“Às vezes, amar é apenas ajustar detalhes que ninguém vê.”
Damian acordou com a luz entrando pela fresta da cortina do quarto dela.
Demorou três segundos para localizar o próprio corpo no espaço. Teve a estranha sensação de que alguém o observava, mas quando virou o rosto, não havia ninguém.
Só o travesseiro dela.
Elena não dormia ali há dias, mas o quarto ainda cheirava a ela. Shampoo floral misturado com perfume demasiado discreto, um traço de hidratante de pele e algo que era exclusivamente dela, impossível de rotular.
Ele levou a mão ao rosto, sentindo a leve pressão de uma dor de cabeça que não chegava a ser ressaca, mas também não era normal. Uísque o suficiente para lembrar, pouco o suficiente para não apagar.
— Brilhante, Cavalari. — sussurrou irritado. — Grande estratégia.
Sentou-se na beira da cama. Os pés tocaram o chão com firmeza, era um reflexo de quem nunca se permitiu ficar tonto em lugar nenhum. Mesmo sozinho.
Passou os dedos pelos cabelos, respirou fundo uma, duas vezes, e só então se levantou.

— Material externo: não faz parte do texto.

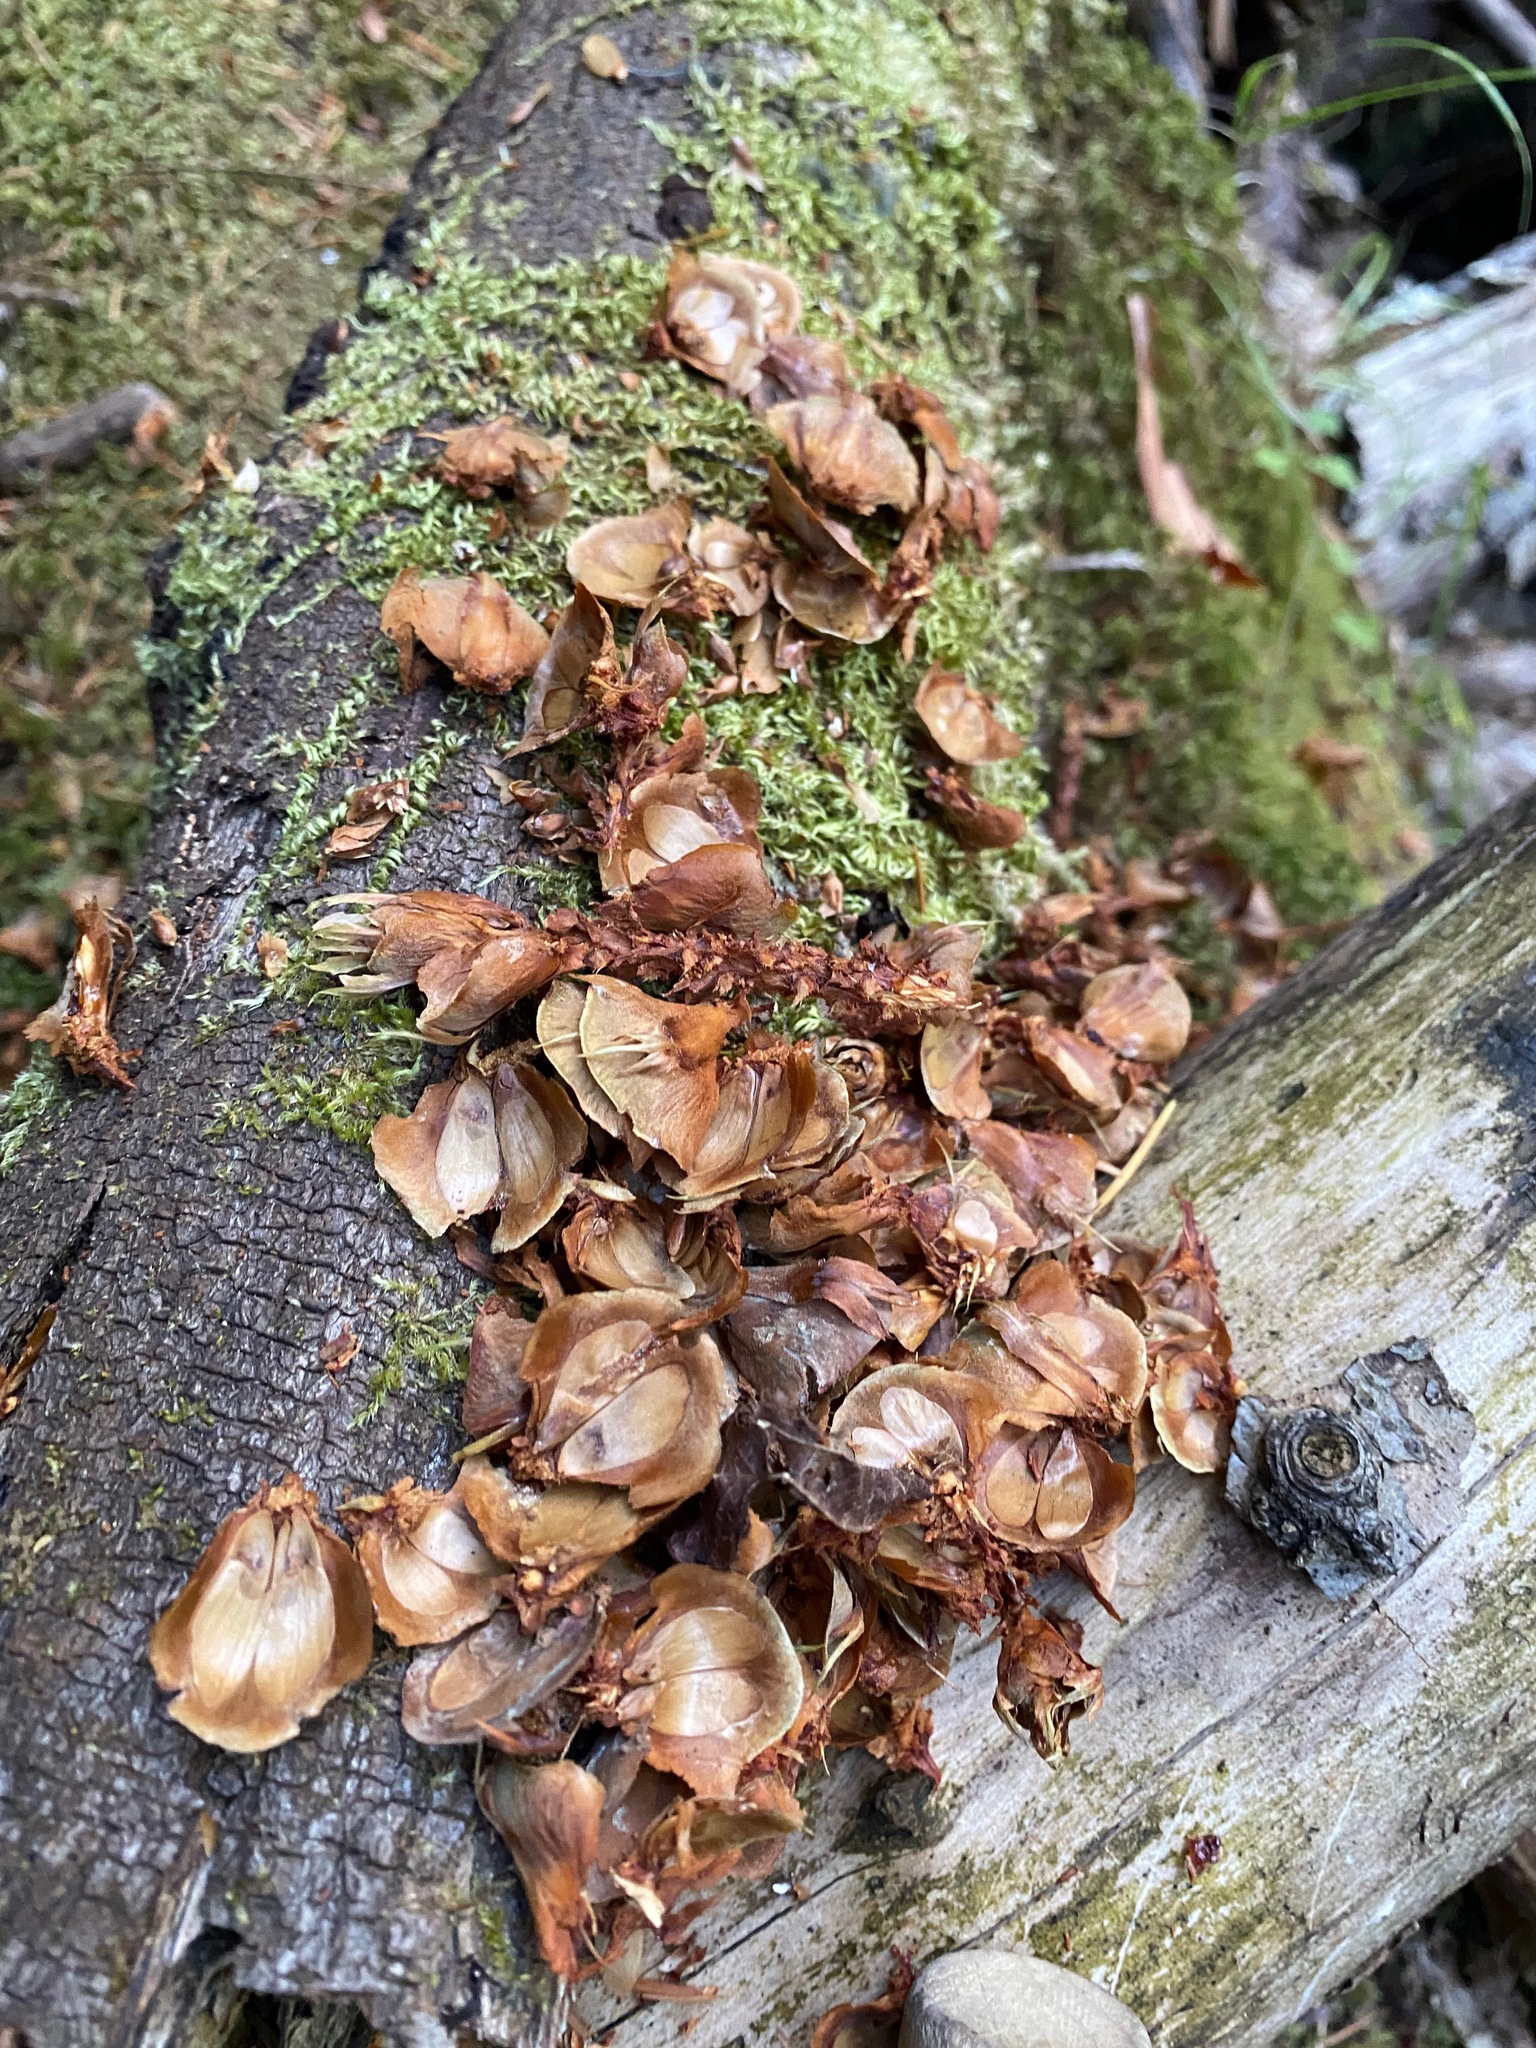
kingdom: Animalia
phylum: Chordata
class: Mammalia
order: Rodentia
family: Sciuridae
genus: Tamiasciurus
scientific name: Tamiasciurus hudsonicus
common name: Red squirrel
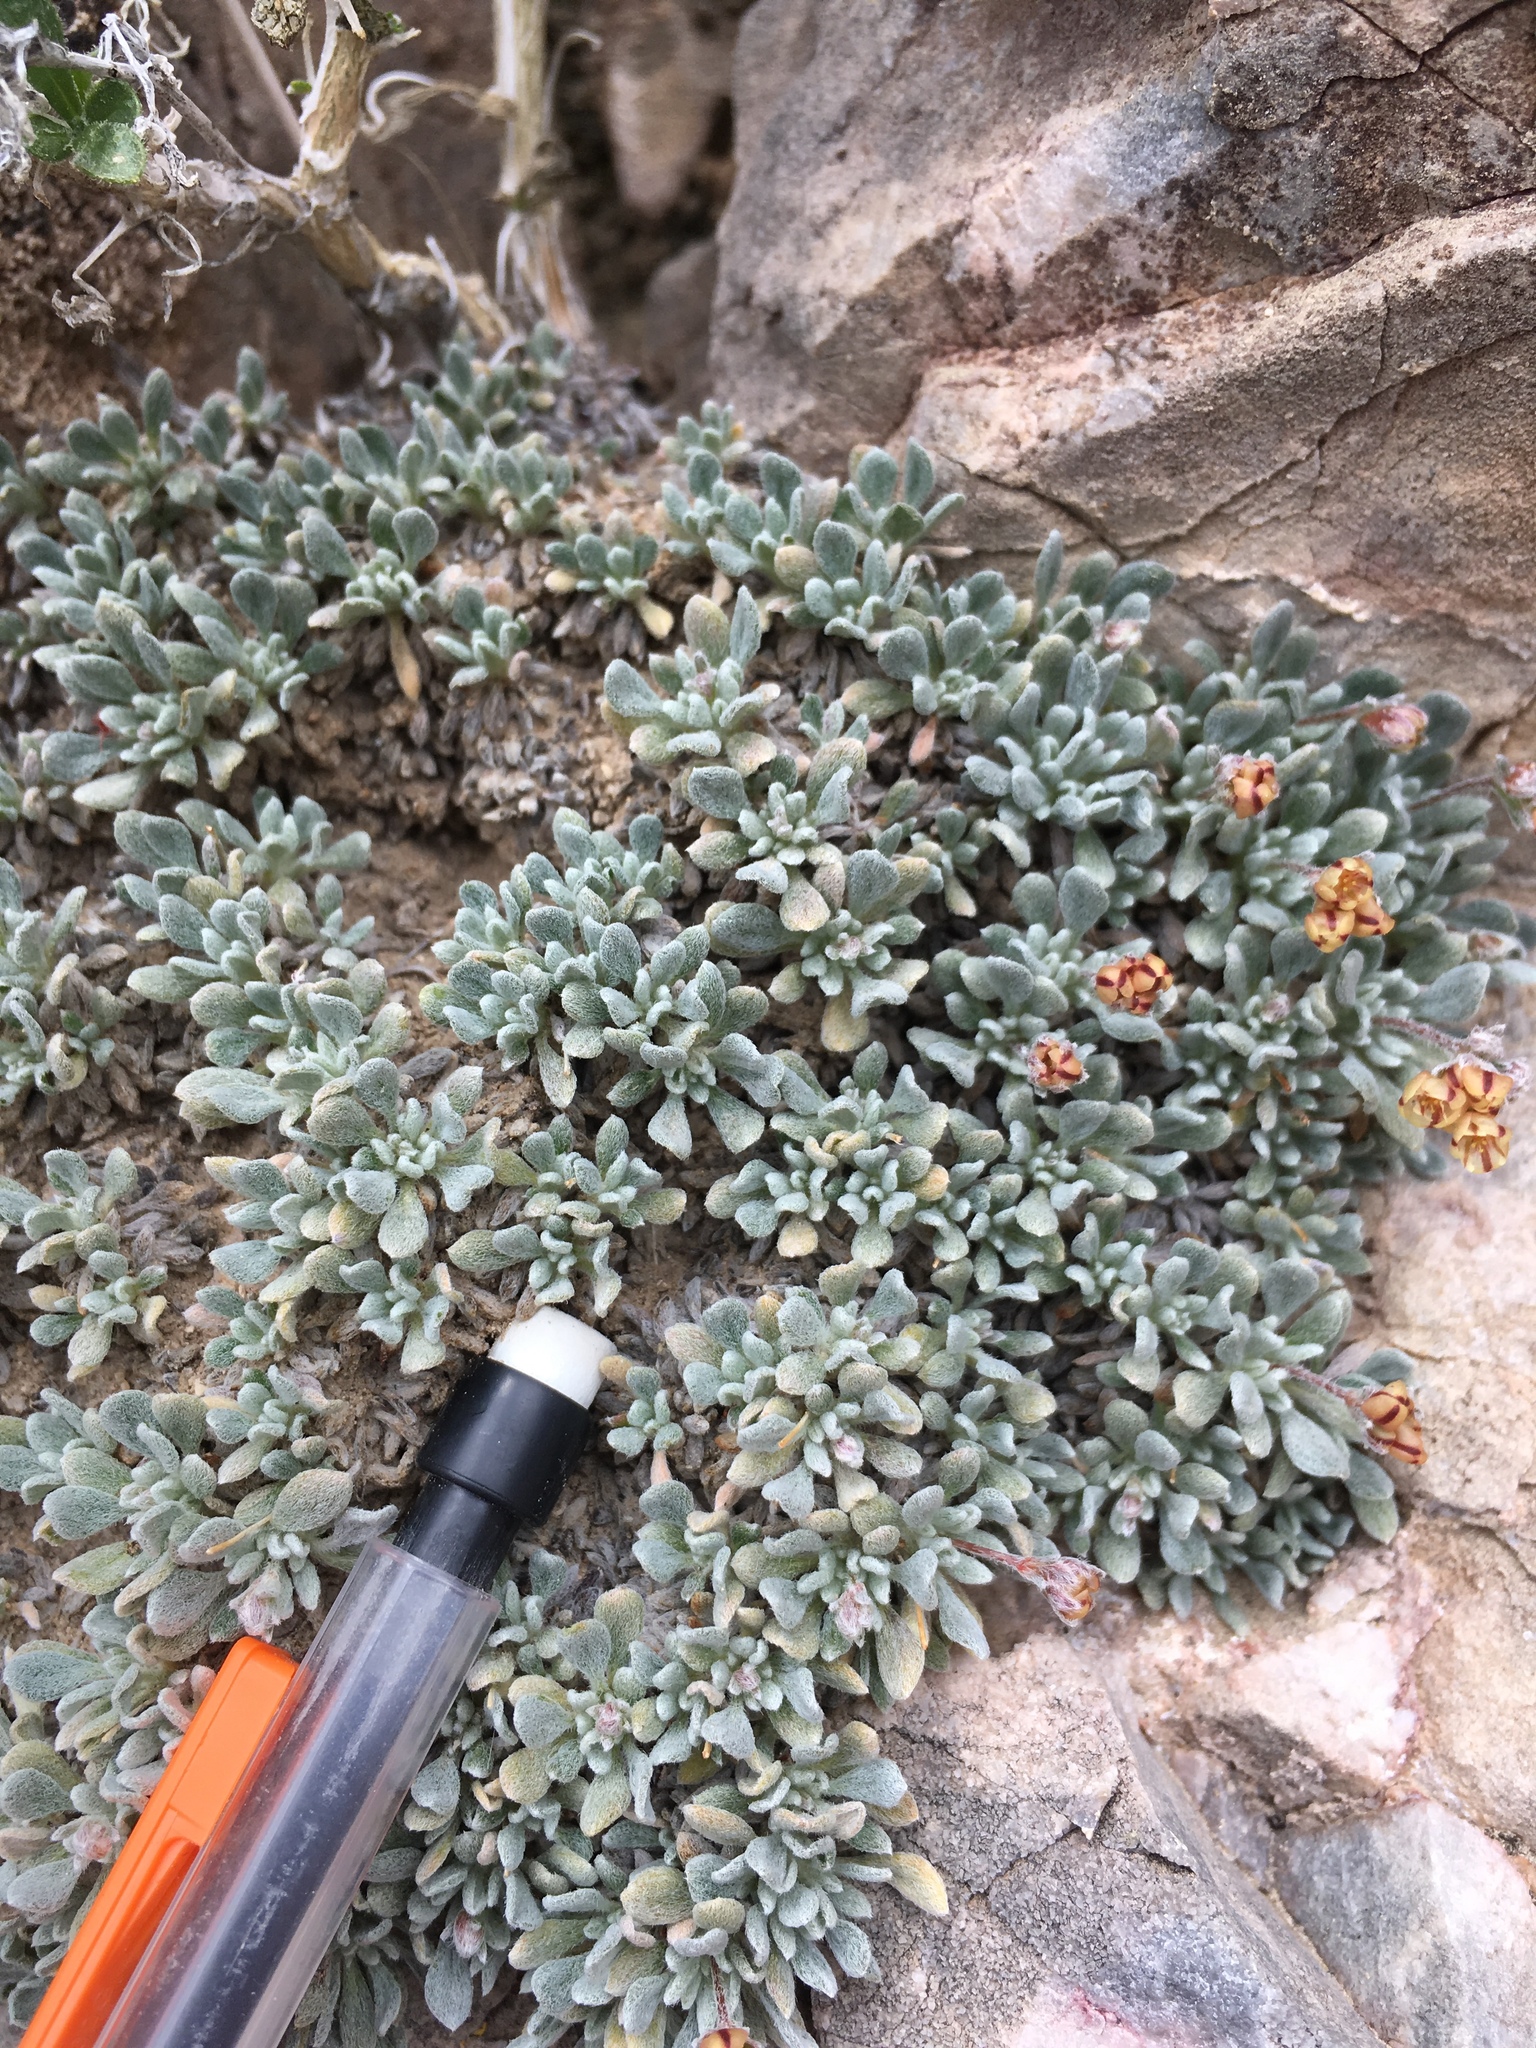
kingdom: Plantae
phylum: Tracheophyta
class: Magnoliopsida
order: Caryophyllales
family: Polygonaceae
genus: Eriogonum
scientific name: Eriogonum gilmanii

No corredor, a casa parecia mais silenciosa que o normal. Talvez porque ele estivesse ouvindo, ou porque, porque nos últimos meses, tinha se acostumado a ouvir logo cedo, as conversas entre Elena e os empregados. Ficou irritado por constatar que ela não estava ali.
Entrou no próprio quarto, tirou a roupa, ligou o chuveiro. A água caiu quente nas costas, escorrendo pela nuca, pelos ombros, levando embora os resíduos de bebida e cansaço, mas não conseguia apagar seus pensamentos.
Elena encostada na parede do banheiro de olhos fechados. A forma que o seu corpo se curvava ao seu toque, o sabor do seu prazer em sua boca.
Ele fechou os olhos, irritado com a própria memória visual.
Não podia se dar a esse luxo. Não com a quantidade de coisas que equilibrava nas mãos. Um império, um hospital, uma criança que não era sua e uma mulher que não sabia onde encaixar.
Saiu do banho, se enxugou, vestiu a camisa branca, e terminou de se arrumar com
movimentos mecânicos. Colocou o paletó, ajeitou o relógio no pulso. No espelho, o homem que encarou de volta tinha a mesma expressão de sempre: firme, controlada, ilegível.
Só o olhar estava diferente.
Mais fundo. cansado e humano.
Desceu as escadas em direção a sala de jantar.
Teresa estava na cozinha, coordenando empregadas como se fosse comandante de guerra. Quando o viu, demorou um segundo a mais para responder ao “bom dia”. Não porque não tivesse educação, mas porque notou o detalhe.
Ele vinha do corredor dos quartos. Do corredor errado, e parecia… pensativo.
— Bom dia, senhor Cavalari. — disse, finalmente.
Ele apenas assentiu.
Sentou-se na própria cadeira, puxou o celular para perto e, por um instante, encarou a tela como se ela fosse mais perigosa do que as fusões que precisava fechar na manhã.
Respirou fundo. Tocou o nome errado na agenda — ou o certo, dependendo do ponto de vista.